To schedule an appointment for the Free Community Shuttle, call 304-799- 6337 and press “1.” The service began January 3 and will be available every Tuesday from 10 a.m. to 3 p.m. This service is for residents in the vicinity of Marlinton, Riverside and Campbelltown.
Cats and dogs are susceptible to frostbite and hypothermia just like people. Long-haired and thick-coated dog breeds, such as huskies, are more tolerant of cold weather. But, no pet should be left outside for long periods of time in below-freezing temperatures. Just like people, pets’ cold tolerance can vary based on their coat, body fat, and general health. Arthritic and elderly pets may have more difficulty tolerating the cold. Be aware during cold weather and adjust accordingly.

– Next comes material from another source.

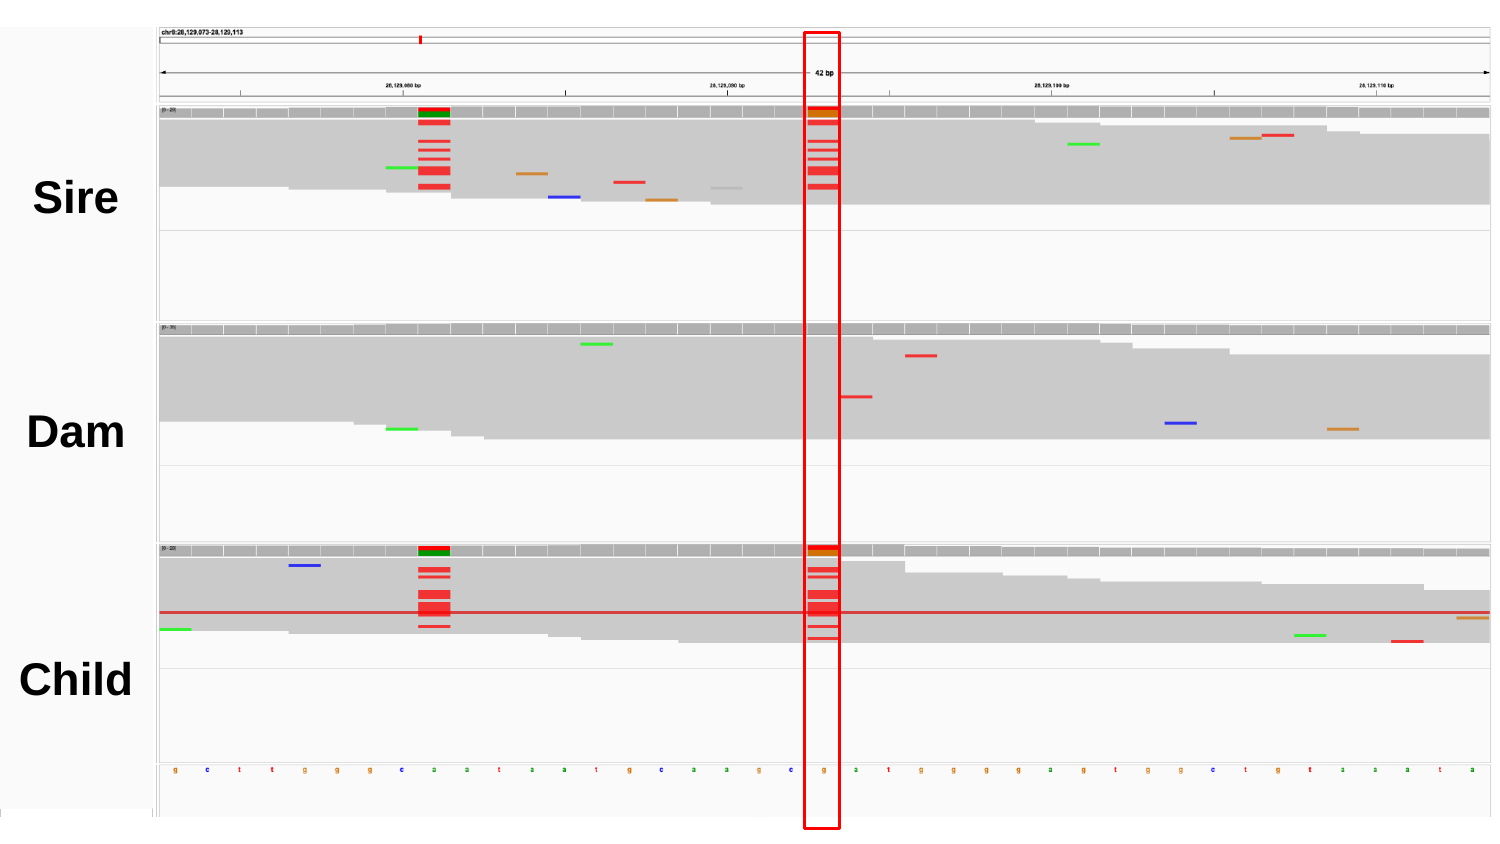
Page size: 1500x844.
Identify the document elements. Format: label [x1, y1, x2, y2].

picture [0, 26, 1500, 817]
text_box [804, 825, 840, 829]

Animal and Fowl Ordinance, Section 3-104 addresses cruelty to animals. – a.1.d. Any animal kept outside shall be provided with structurally sound weatherproof enclosure large enough to accommodate the animal. a.1.f. defines abandoned as leaving an animal unattended for more than 12 hours without adequate food, water or shelter. Note: David Watkins is the Town Code Enforcement Officer. During these colder months, he has been assigned the task of monitoring the living conditions of domestic animals kept outdoors. Owners of animals should give their pets extra care during the colder weather.
FYI – Town of Marlinton Water systems report
Going back 10 years, some water billing cycles indicate the town water plant was at times pumping as much as 20 million gallons of treated water. In August 2010, the billing showed 16,887,900 gallons. Obviously, many factors would have to be more closely considered before any absolute cause and effect could be assigned to these numbers. For instance, the McK Building burned in November 2013. Nevertheless, as of August 2015, the total number of gallons pumped was 13,255,000. In 2016, as finding and repairing water leaks has continued, the numbers keep getting better. The September/October cycle was just under 11 million and the November/December bills going out record 9,500,000 gallons pumped. Thanks to efforts of the town crews, water numbers are going in the right direction. The repairs of small leaks are making a big difference in loss ratio numbers – or the gallons treated and pumped versus what is actually billed to the customer. These gains are good, and we will take all the savings we can find. When the numbers go up again we want it to be because of new growth in business and residents requiring service.
However, the reality is, Marlinton – like many towns – is working with an aging water distribution system. Until we are able to replace more significant portions of the system, we will run the risk of the next leak turning everything around again.
The good news is: Christmas cheer is still running over, and I take this opportunity to wish each of you a Happy New Year.